Friday, March 7, 2008

Slightly Less Lame, But No More Legendary

I think it’s a given that the literal ending of Richard Matheson’s I Am Legend novel translates rather unsatisfactorily to the screen (see the ending of the otherwise excellent Last Man on Earth for viewable proof), but I’d take an inadequate rendering of Matheson’s scribbles over what Warner Brothers and Francis Lawrence gave us in the most recent Legend adaptation.

That ending was a late-in-the-game reshoot, prompted either by the studio’s or test audiences’ displeasure with Lawrence‘s original conclusion. The WB is including the original ending as a bonus feature on the film’s upcoming DVD, but those who can’t wait to start debating the pros and cons of each can see it here now (hurry! Warners’ lawyers come out at sundown in search of video pirates’ blood).
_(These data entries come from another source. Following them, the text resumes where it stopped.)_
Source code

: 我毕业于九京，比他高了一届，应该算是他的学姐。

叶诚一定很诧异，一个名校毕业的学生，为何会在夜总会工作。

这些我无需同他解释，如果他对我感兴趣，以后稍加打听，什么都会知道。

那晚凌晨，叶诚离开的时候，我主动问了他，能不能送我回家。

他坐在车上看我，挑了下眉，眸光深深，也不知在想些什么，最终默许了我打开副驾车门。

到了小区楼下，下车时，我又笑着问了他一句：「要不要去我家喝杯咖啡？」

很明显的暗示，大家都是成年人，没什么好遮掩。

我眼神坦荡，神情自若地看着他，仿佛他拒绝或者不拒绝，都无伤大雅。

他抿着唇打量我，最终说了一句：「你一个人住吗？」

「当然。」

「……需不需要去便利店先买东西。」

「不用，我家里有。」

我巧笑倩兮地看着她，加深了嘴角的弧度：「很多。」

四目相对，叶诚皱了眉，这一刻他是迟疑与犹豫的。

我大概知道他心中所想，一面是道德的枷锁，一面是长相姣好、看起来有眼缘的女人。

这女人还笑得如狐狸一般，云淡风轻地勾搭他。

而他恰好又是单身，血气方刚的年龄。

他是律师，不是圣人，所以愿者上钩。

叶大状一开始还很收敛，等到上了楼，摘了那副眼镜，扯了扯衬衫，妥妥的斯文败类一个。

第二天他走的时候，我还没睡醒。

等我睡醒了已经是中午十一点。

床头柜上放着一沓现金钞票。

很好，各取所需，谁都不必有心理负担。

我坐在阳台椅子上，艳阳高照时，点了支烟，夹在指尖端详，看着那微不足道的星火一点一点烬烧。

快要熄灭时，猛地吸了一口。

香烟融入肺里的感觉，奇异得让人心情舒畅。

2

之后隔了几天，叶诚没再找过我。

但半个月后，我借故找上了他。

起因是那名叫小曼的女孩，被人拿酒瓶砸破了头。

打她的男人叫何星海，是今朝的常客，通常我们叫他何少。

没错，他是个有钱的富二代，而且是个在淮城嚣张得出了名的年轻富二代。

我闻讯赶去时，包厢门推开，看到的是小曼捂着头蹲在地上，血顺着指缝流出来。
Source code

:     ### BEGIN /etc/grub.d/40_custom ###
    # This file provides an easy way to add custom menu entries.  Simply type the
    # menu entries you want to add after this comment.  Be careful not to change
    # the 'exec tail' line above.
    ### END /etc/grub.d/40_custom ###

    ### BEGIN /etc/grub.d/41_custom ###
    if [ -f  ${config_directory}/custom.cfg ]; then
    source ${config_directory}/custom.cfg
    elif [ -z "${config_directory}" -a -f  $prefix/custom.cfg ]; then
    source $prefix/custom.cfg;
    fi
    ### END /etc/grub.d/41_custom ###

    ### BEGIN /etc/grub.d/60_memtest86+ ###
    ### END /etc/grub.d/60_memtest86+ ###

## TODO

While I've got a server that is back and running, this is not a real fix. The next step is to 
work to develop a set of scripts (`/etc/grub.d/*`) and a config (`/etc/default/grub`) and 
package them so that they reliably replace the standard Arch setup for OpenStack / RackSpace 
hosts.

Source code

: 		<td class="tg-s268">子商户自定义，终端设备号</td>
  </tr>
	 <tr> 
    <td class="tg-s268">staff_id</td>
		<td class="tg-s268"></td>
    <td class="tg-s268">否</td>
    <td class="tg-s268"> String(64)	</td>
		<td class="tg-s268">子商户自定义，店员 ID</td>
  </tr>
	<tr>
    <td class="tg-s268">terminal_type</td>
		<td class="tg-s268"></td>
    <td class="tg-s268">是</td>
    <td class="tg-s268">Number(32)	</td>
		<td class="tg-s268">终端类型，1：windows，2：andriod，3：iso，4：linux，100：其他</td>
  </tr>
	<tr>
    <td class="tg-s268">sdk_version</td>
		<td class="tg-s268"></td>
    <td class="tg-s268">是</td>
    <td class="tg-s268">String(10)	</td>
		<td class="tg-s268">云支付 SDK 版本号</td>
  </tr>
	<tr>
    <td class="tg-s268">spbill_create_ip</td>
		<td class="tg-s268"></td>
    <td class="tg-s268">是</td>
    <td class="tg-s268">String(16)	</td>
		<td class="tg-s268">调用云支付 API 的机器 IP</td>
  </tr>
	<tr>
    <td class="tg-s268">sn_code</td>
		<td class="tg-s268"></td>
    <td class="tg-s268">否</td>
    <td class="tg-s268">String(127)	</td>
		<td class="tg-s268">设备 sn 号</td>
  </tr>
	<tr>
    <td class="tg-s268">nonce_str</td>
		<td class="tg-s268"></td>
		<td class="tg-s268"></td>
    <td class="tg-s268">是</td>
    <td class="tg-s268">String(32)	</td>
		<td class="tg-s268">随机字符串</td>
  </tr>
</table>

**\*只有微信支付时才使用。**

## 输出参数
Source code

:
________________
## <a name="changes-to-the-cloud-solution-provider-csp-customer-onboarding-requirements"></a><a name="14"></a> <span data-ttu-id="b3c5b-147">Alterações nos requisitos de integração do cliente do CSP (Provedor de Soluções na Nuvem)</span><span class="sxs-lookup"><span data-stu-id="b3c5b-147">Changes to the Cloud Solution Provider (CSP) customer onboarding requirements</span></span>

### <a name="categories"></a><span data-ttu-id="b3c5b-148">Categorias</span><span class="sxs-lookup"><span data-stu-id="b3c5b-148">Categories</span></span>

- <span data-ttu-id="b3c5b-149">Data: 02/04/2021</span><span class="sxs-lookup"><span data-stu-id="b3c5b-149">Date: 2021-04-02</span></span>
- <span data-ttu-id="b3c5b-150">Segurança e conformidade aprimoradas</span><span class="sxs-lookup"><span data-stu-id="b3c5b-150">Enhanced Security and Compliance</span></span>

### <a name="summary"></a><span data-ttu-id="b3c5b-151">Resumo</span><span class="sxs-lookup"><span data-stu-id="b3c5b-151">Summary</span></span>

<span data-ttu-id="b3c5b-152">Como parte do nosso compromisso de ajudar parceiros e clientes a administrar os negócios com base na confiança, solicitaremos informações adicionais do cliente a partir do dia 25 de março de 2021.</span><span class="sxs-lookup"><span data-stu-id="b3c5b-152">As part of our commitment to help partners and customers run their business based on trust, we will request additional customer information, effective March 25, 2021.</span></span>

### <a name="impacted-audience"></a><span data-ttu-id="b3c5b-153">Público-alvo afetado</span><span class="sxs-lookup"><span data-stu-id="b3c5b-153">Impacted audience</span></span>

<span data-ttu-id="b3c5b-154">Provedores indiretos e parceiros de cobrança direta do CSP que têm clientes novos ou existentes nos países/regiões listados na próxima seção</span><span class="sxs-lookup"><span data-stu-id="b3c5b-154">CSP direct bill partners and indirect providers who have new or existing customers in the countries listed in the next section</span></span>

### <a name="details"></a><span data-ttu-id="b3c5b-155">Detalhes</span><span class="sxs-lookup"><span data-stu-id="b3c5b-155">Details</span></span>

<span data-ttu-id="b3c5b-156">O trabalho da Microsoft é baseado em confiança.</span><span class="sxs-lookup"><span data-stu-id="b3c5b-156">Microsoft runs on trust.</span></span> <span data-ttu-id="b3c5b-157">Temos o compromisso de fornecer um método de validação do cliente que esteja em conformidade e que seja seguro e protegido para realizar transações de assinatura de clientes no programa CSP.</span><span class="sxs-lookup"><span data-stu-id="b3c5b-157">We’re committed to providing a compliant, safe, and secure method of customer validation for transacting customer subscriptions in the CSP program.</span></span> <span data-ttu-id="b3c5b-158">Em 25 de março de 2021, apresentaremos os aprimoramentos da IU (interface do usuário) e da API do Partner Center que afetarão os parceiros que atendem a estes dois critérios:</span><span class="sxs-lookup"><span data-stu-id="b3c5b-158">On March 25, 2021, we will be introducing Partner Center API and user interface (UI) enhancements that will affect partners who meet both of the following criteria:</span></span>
Based on the commentary that accompanies the clip at the above link, there are some who clearly feel that the original ending was vastly better than what made it to theater screens. If Lawrence continues to have a solid career, there may even be film classes fifty years from now in which students and instructors point to Legend as yet another example of a Hollywood studio quashing the far superior vision of a director. But I’m not biting.

I’ll agree with anyone who feels that the last minute or so of the theatrical cut felt like a church bake sale tacked onto the end of a two-hour striptease, but I can’t say that Lawrence‘s original closing does the film that preceded it any better justice. My disappointment with the film started twenty minutes before its conclusion, when two needless characters crashed Will Smith’s party and what had been an impressive lead performance degenerated into a Tom Hanksian train wreck, an error Lawrence failed to correct with his original capper. And while the biggest gripe about the theatrical release among Legendites is its complete disregard for Matheson’s central theme and the inspiration for the title itself, this clip doesn’t come any closer to solving that problem. If anything, it’s even less faithful to the spirit of the book; imagine if Spielberg’s adaptation of Duel had ended with the diabolical semi making junkyard love to Dennis Weaver‘s Plymouth -- Legend’s original close is basically the same thing.

Just nowhere near as brilliant.

EDIT: After revisiting the film (and both endings) on DVD, I'm feel compelled to retract some thoughts above and align myself with the original ending. It may not maintain the themes of the novel as explicitly as the theatrical ending, but at least it doesn't pander or bludgeon me over the head with its intent.

Now, on to more pressing questions regarding the film -- like, for instance, why don't the putty vampire people wear more clothes?


  1. Anonymous said...

    You're right; I'm disappointed. I was hoping the original ending included a Smith dance/musical number.